Alex looked at his child.

River looked back, patient and unbothered.

"The bonds," Alex said slowly. "When I collected the stones, each one responded to—to a connection. "

Something lit up in Alex’s mind.

"Naga." Alex’s voice came out steadier than he expected.

The serpent lord was at his side immediately—had been within coiling distance since they’d arrived at the ridge, because Naga was not subtle about his protective instincts when Alex was unwell. "Yes."

"When I first bonded with you. When the mark appeared." Alex pressed the earth stone into Naga’s palm. "What did it feel like?"

Naga’s expression shifted—not confusion, but the particular inward look of someone consulting a memory they rarely examined directly. "Like something locked had opened," he said, after a moment. "Like a door I hadn’t known was there. Warmth. Certainty." His thumb moved over the stone, automatic. "Like—"

The stone flickered.

Not blazed. Not hummed with the resonance Alex remembered. Just flickered, once, like a candle in a draft.

But it was something.

Naga went very still.

"I felt that," he said.

"So did I," Alex said. "Give it back."

Naga returned the stone. Alex held it in both hands, feeling the absence of warmth, feeling the small lives inside him flutter in curiosity, and thought about what the stone had responded to.

Not Naga holding it. Naga remembering the bond.

The emotional resonance.
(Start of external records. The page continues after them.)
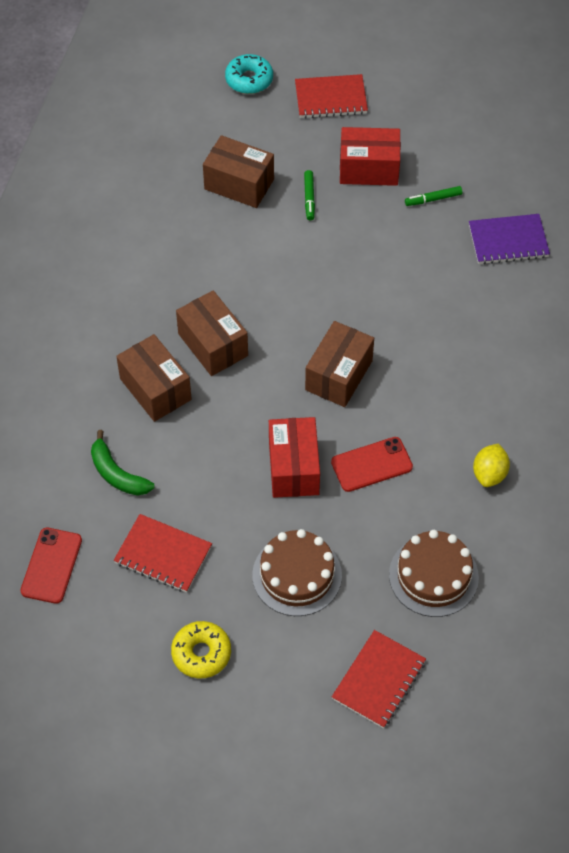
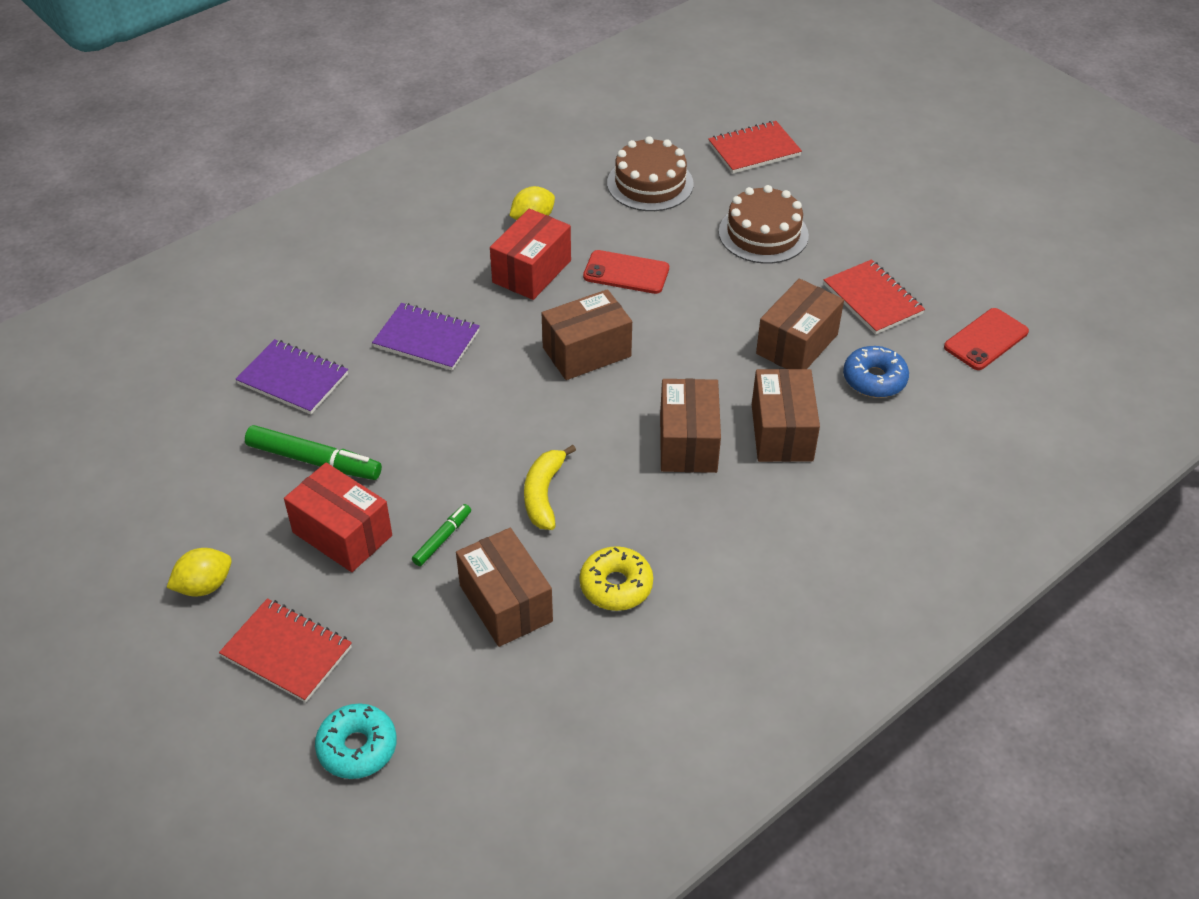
camera: 145 degrees left, 10 degrees down
(117, 474) = (874, 379): green banana -> blue donut
(194, 473) = (797, 344): none -> brown box
(201, 653) = (886, 224): yellow donut -> yellow donut (616, 585)
(275, 257) = (544, 494): none -> yellow banana
(293, 468) = (699, 303): red box -> red box (532, 271)
(411, 103) = (204, 585): none -> yellow lemon
(433, 199) = (314, 460): green marker -> green marker, size x1.81
(456, 320) = (427, 339): none -> purple notebook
The specific memory of connection.

He looked at the Black Stone.

"Leo," he said. "Come sit with me."

It took the rest of the morning.

Not because the process was slow—but because each stone required something different, and finding what that was required trial and error and a great deal of patient observation from River, who had appointed himself Official Keeper of Notes and was recording everything in the dirt beside him with a pointed stick.

The Void stone responded to Naga—specifically, to the memory of the serpent lord deciding Alex was worth protecting before he had any reason to believe Alex would survive. The Golden stone— the stone of light—responded to Leo—to the particular protective memory of a lion warrior traveling through tiresome marsh land just to see his mate again. The water stone responded to Zale, but not to any single memory—it responded to the accumulated weight of every quiet moment of steadiness Zale had ever offered, as though it ran on the slow accumulation of tides rather than a single wave.
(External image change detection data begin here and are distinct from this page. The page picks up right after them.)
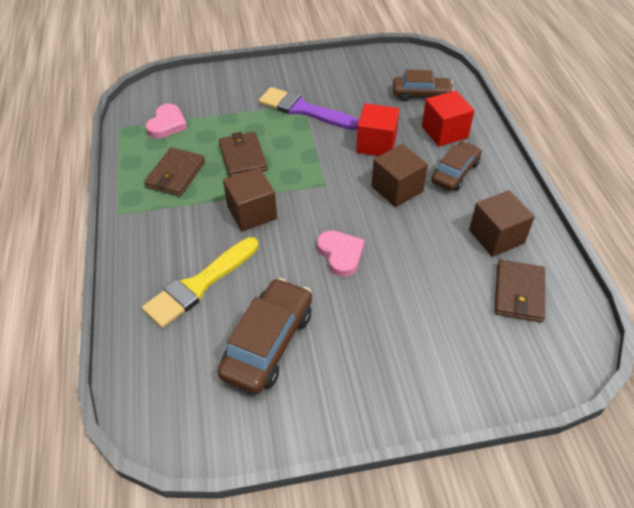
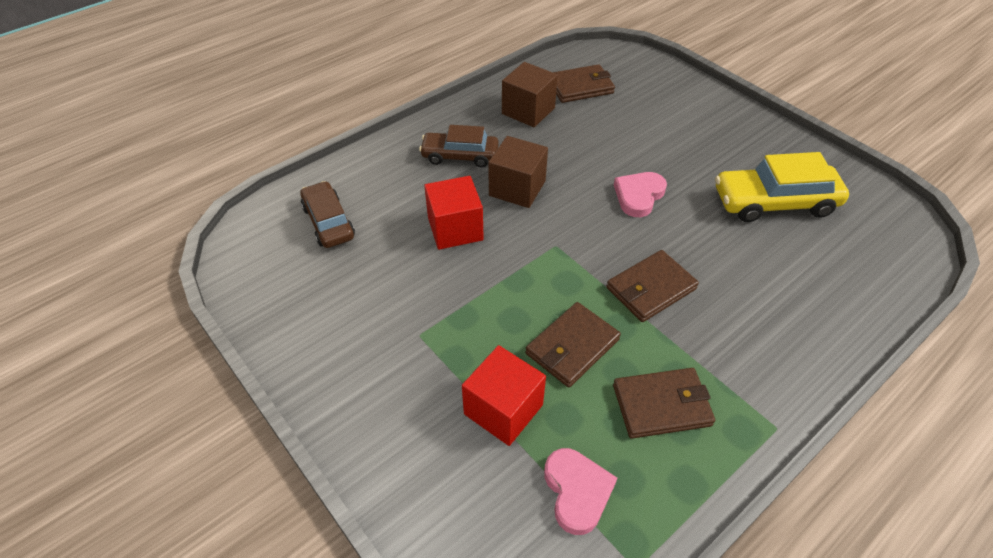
camera: 120 degrees left, 0 degrees up
(167, 124) = (577, 491): pink heart -> pink heart turned 90 degrees clockwise
(199, 284) = (776, 281): yellow brush -> none
(252, 212) = (650, 288): brown cube -> brown wallet
(268, 343) = (774, 202): brown car -> yellow car
(304, 110) = (431, 327): purple brush -> none
(444, 132) = (395, 181): red cube -> red cube (503, 409)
The Silverfang—the stone of fertility—responded to Lucas’s quiet presence.

"That’s the stone that responds to choice," River said, looking at his notes. "The others are about what people do. This one is about what they decided to do. Even when they didn’t have to."

Alex stared at his youngest child. "When did you get like this?"
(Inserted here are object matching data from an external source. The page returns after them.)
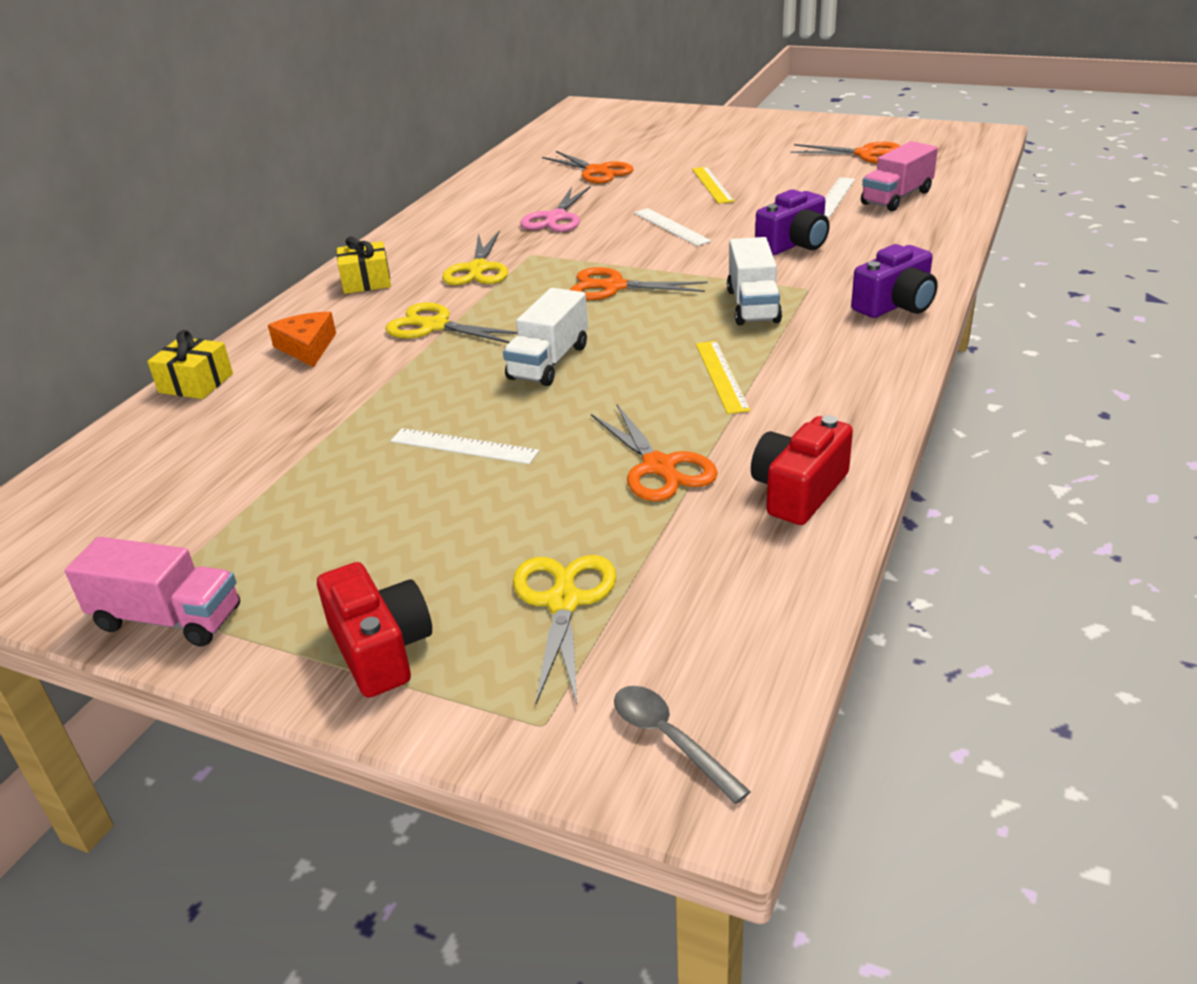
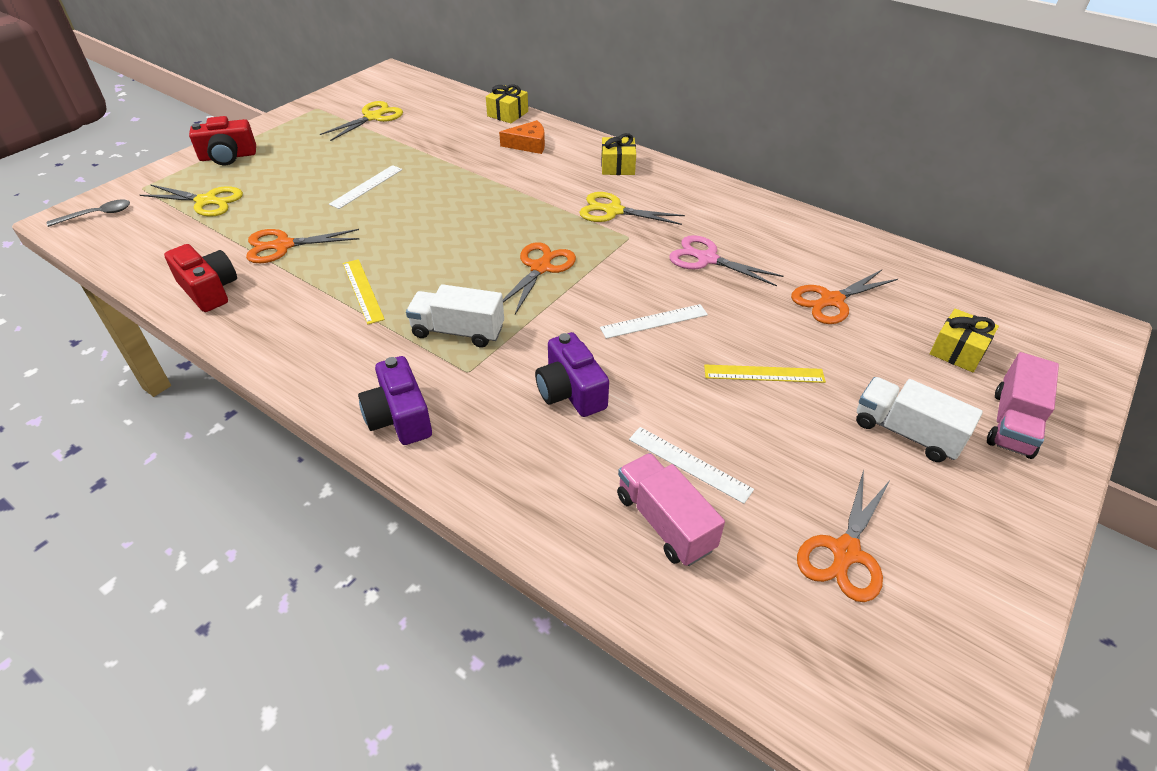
camera: 100 degrees right, 10 degrees up
(168, 619) = (300, 114): pink truck -> pink truck (1012, 423)
(435, 326) = (526, 187): yellow scissors -> yellow scissors (373, 117)
(548, 362) = (441, 224): white truck -> white truck (906, 432)
(638, 136) = (958, 351): none -> yellow gift
(721, 376) = (363, 290): yellow ruler -> yellow ruler turned 60 degrees clockwise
"I’ve always been like this," River said. "You were just busy."

Three stones had flickered to life—not fully, not blazing with the resonance they’d had before the shadow took them—but warm. Present. The faint chord they made together had started to reform, quiet as a song heard from another room.

Four stones remained cold.

The Fire stone of the Dragons. The Air stone of Harpy eagles and Bronze stone of the Bear.

The stones sat in Alex’s palm like a piece of old river rock—cold, unremarkable, giving nothing.

He’d been staring at it for ten minutes.

"Granite," he said.

The bear looked up from where he’d been sitting at the ridge’s edge, watching the valley below with the patient attention of someone who’d grown up reading landscapes for danger. "Yes."

"Come here."

Granite came. He settled beside Alex with the deliberate care he always used around the pregnant carrier—making himself smaller than he was, minimizing the space his massive body claimed, as though he understood that Alex’s body was already doing enough work for multiple people.

"Hold this," Alex said, and pressed the Bronze stone into Granite’s paw.

The bear looked at it. "The earth stone."

" Yes. Try to feel it. Feel the connection between you and the stone. " Alex said.